The goal is a clean copy of all the data below, with pictures dropped and everything else retyped exactly.

» DATA SECTION:
+ + + + + + +
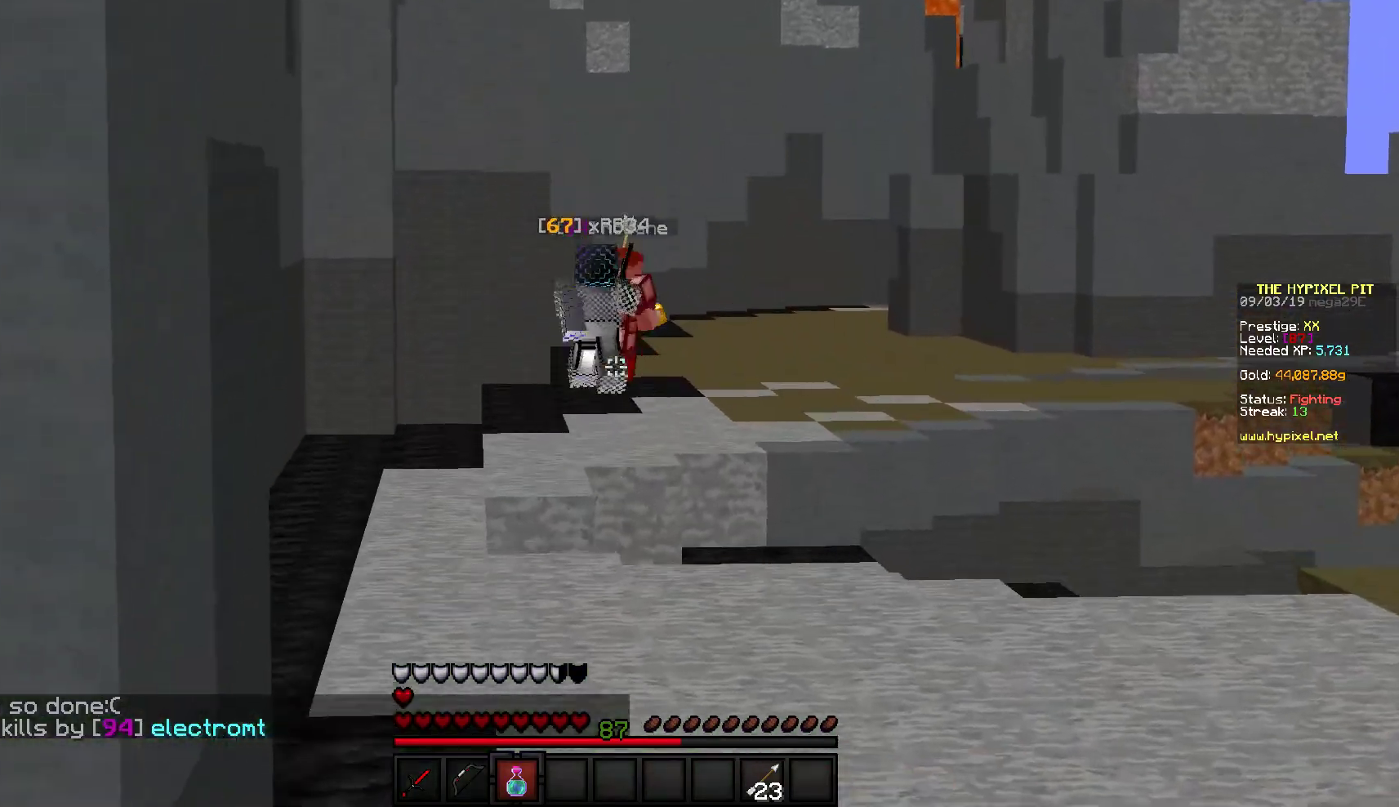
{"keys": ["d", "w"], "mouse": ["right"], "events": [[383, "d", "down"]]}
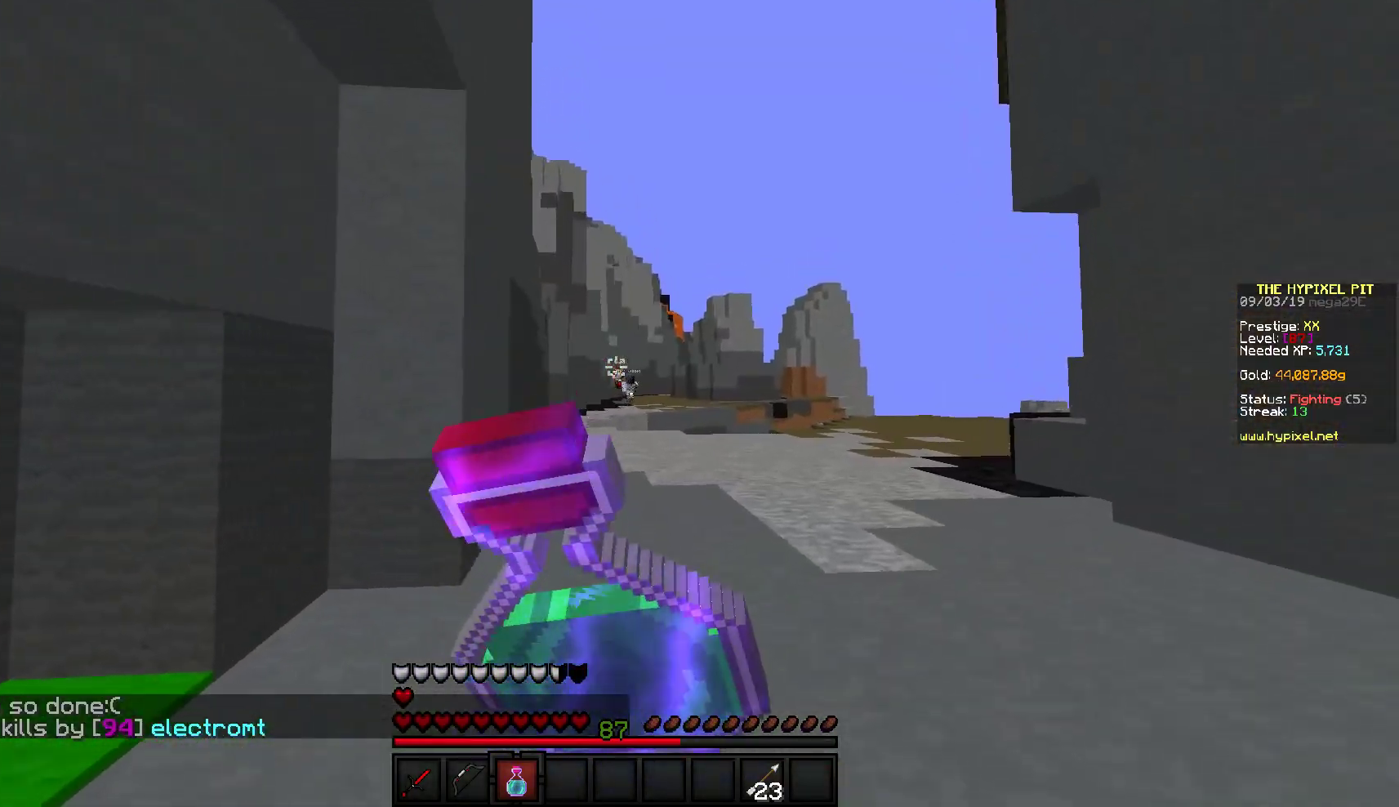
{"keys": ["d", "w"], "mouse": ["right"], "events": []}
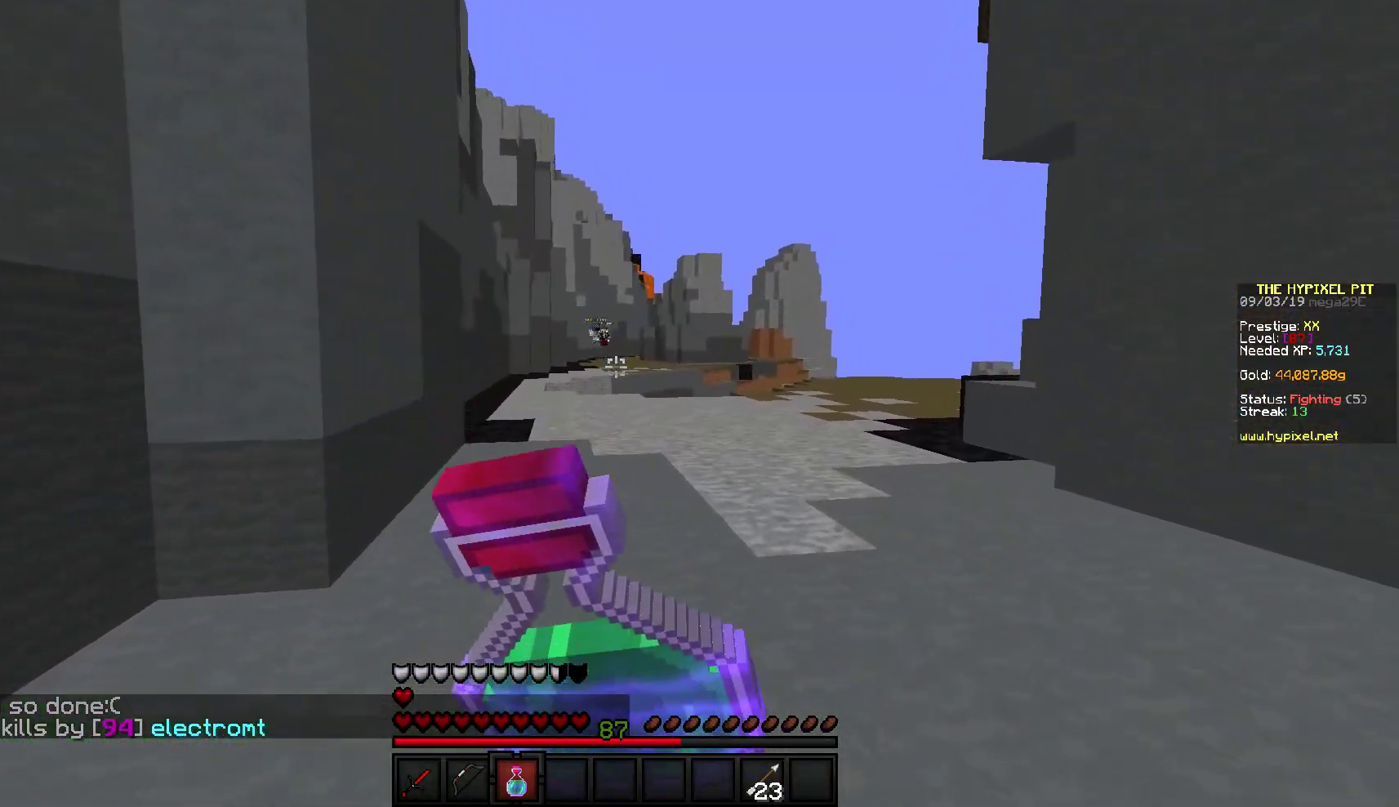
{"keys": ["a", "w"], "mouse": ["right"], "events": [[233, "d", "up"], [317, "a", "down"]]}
+ + + + + + +
» ANSWER BOX:
{"keys": ["d", "w"], "mouse": ["right"], "events": [[383, "d", "down"]]}
{"keys": ["d", "w"], "mouse": ["right"], "events": []}
{"keys": ["a", "w"], "mouse": ["right"], "events": [[233, "d", "up"], [317, "a", "down"]]}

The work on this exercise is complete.